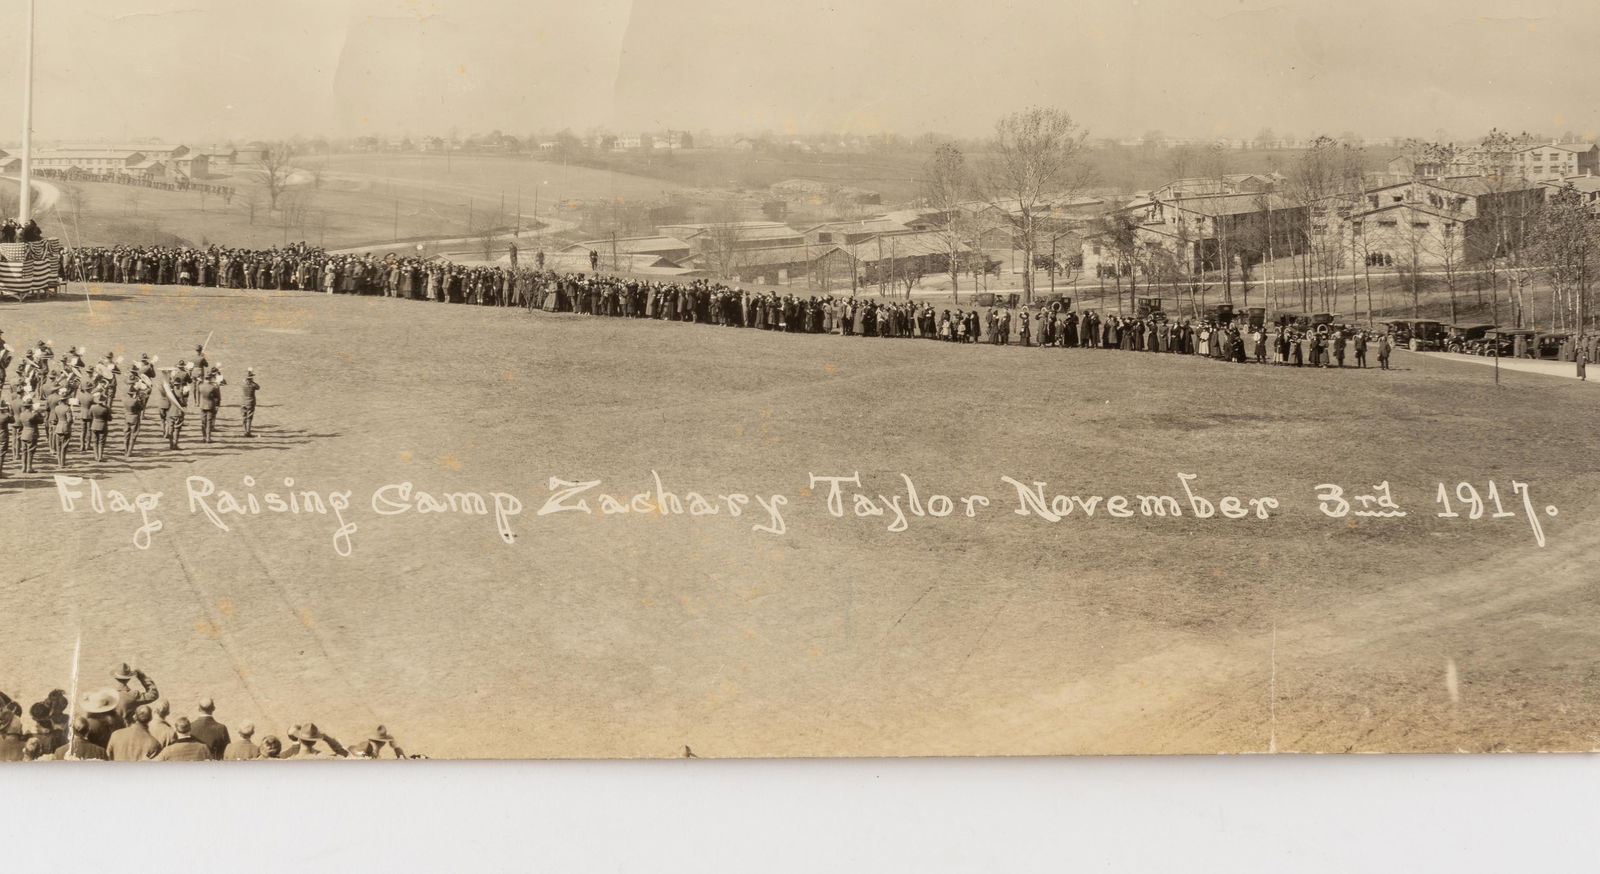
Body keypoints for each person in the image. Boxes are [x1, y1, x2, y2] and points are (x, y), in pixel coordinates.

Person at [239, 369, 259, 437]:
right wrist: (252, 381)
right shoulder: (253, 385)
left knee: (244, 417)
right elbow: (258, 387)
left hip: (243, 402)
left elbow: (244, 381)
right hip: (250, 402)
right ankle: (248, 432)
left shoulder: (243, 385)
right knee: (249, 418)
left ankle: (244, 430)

****************

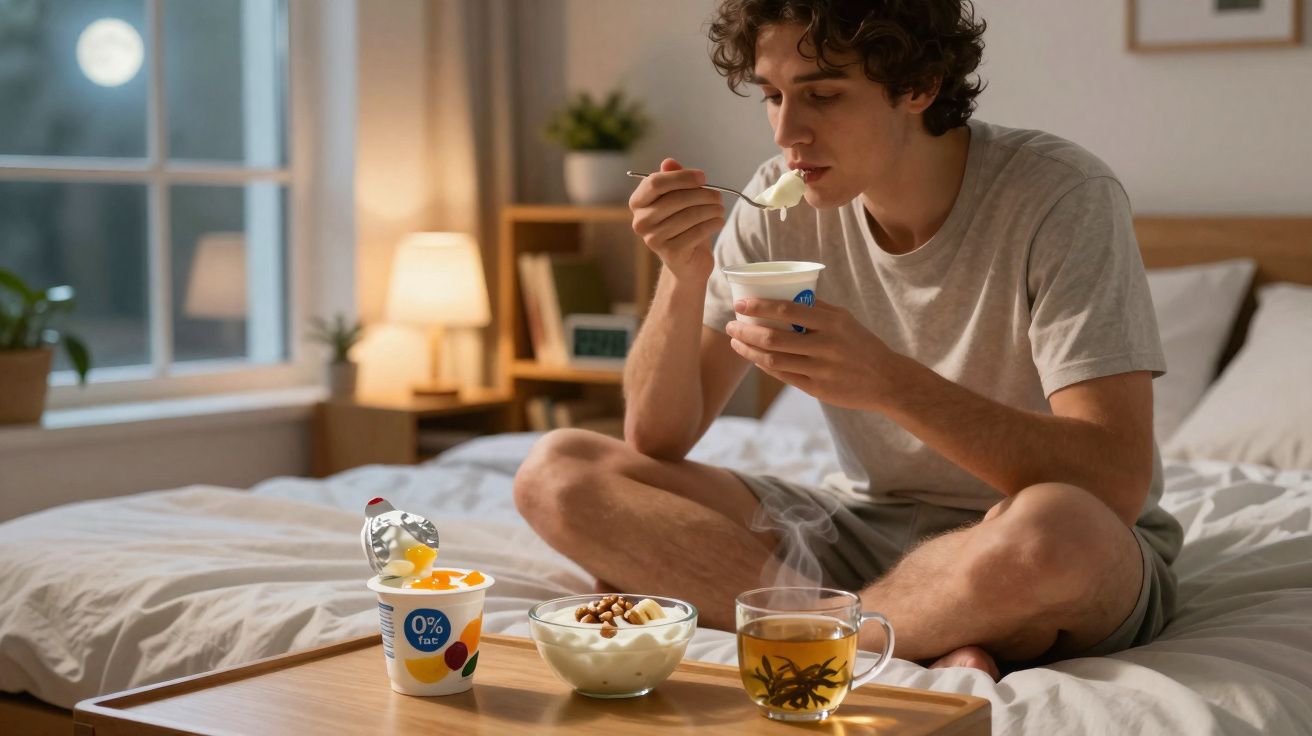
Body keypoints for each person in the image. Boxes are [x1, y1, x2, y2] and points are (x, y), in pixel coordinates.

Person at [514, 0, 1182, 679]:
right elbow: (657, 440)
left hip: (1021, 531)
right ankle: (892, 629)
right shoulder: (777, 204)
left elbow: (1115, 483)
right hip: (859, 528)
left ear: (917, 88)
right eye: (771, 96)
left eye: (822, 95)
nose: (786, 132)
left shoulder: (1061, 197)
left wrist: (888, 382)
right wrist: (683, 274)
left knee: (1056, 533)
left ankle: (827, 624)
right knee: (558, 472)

****************

# What to work on:
Every line in the records above with the string "shoulder" in it should be shown.

# Solved exercise:
right shoulder: (253, 385)
left shoulder: (243, 385)
right shoulder: (777, 204)
left shoulder: (1061, 197)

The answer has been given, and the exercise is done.